Human Resources (HR) handled the company orientation involving the basics. The training department schedules the use of the company's technological systems and software usage.   Our departmental orientation consisted of standards in our groups, interfaces with other departments and  the Buddy System.

The actual work detail is worked out by the department manager who provides on-hands training for the new hire's responsibilities either by the previous incumbent or another same-function or level employee.   This experienced employee usually 'sits' with the new hire at his or her desk and goes over routine matters as well as functions of their new job.   This indoctrination can take place over a matter of hours or in an afternoon's time.

On that first reporting day, I would go to HR to meet the new employee, welcome him to our department and walk him  them back to his manager.    If the manager had already met the employee and brought him to the department, I would do the following:

1]  Stop by that first day, introduce yourself, wish her luck, and invite her to a department orientation set up for that same week.  Tell her you will pick her up and return her to the workspace - that will help relieve any worry about where and how to get there.   Reserve a conference room for the orientation meeting, whether there is only one or more, to keep distractions at a minimum.

2]  At the orientation, explain the basic functions of the department, and answer any questions that arise.  As an option, offer the new guy or girl the opportunity to participate in the Buddy System.  The Buddy would be one of a group of employees within the department who volunteer to aid the new person in her new position.   Almost all new hires accept the offer.

You will do the 'matching'  (by function, personality and experience) and introduce them, usually by invitation to have lunch with them.  The Buddy usually keeps close contact with the new hire for about a month; has lunch with him or her several times a week; and answers questions in person or by email or phone whenever the new hire needs it.   New employees usually have concerns over how long it will take to learn the job, if they are doing the job right, and who can they ask if they come to a standstill     The Buddy helps alleviate those concerns.

This system is great and highly recommended.   I  never had to interefere if a new hire relied too much on the Buddy.   Most of the questions asked  are on software issues, company questions or organizational levels. In many instances, the Buddy and new employee ended up being work buddies.

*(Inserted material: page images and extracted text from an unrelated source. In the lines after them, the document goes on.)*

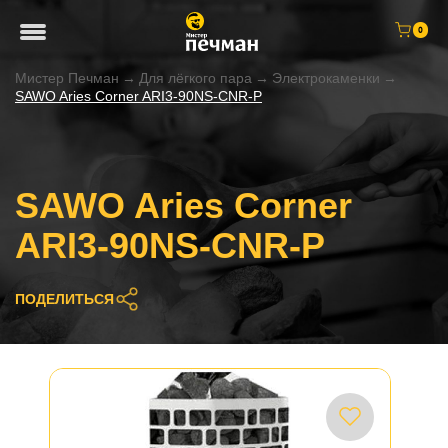
0
Мистер Печман
→
Для лёгкого пара
→
Электрокаменки
→
SAWO Aries Corner ARI3-90NS-CNR-P
SAWO Aries Corner
ARI3-90NS-CNR-P
ПОДЕЛИТЬСЯ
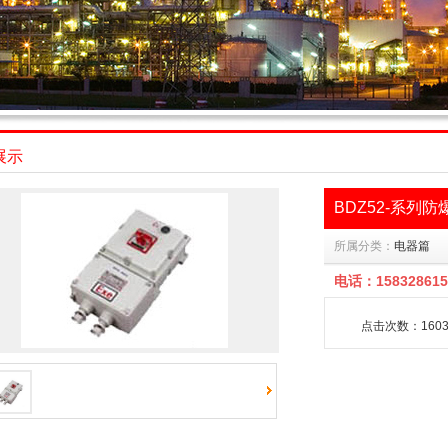
展示
BDZ52-系列
所属分类：
电器篇
电话：158328615
点击次数：160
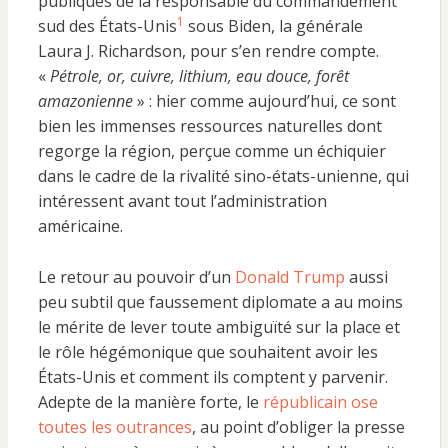
publiques de la responsable du commandement
1
sud des États-Unis
sous Biden, la générale
Laura J. Richardson, pour s’en rendre compte.
«
Pétrole, or, cuivre, lithium, eau douce, forêt
amazonienne
» :
hier comme aujourd’hui, ce sont
bien les immenses ressources naturelles dont
regorge la région, perçue comme un échiquier
dans le cadre de la rivalité sino-états-unienne, qui
intéressent avant tout l’administration
américaine.
Le retour au pouvoir d’un
Donald Trump
aussi
peu subtil que faussement diplomate a au moins
le mérite de lever toute ambiguïté sur la place et
le rôle hégémonique que souhaitent avoir les
États-Unis et comment ils comptent y parvenir.
Adepte de la manière forte, le
républicain ose
toutes les outrances
, au point d’obliger la presse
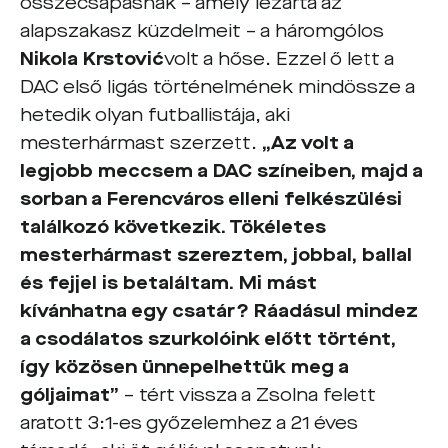
összecsapásnak – amely lezárta az
alapszakasz küzdelmeit – a háromgólos
Nikola Krstovi
ć
volt a hőse. Ezzel ő lett a
DAC első ligás történelmének mindössze a
hetedik olyan futballistája, aki
mesterhármast szerzett.
„Az volt a
legjobb meccsem a DAC színeiben, majd a
sorban a Ferencváros elleni felkészülési
találkozó következik. Tökéletes
mesterhármast szereztem, jobbal, ballal
és fejjel is betaláltam. Mi mást
kívánhatna egy csatár? Ráadásul mindez
a csodálatos szurkolóink előtt történt,
így közösen ünnepelhettük meg a
góljaimat”
– tért vissza a Zsolna felett
aratott 3:1-es győzelemhez a 21 éves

3]   Introduce her or him to the Training Department who will set up training for introduction to PC programs, software, phones, and other office machines.

4]  As administrator of career opportunities, I maintained a specialized department website with links to current projects and/or issues or commonly asked Q&A and an employee orientation link.  If your department has one, show the newcomer how to access it.   I kept all employees up to date on changes in personnel or revisions to procedures in the office, as well as resources and career opportunities, suggestions from them and/or comments on existing policies. This was well received and utilized,  and is an excellent resource for new persons.   Suggest that he keep a notebook of questions.

5]  Follow-up with the new employee at least once a week to make sure that the Buddy and he have connected and it is working. Sometimes job responsibilities keep a Buddy from being available; make adjustments if necessary.    Go over the notebook of questions and either help him or refer him to the right source.

6]  It is the rule of thumb that it takes about 6 months for a new person to feel comfortable and productive in their job.   These suggestions will help him or her feel more confident in learning their new job.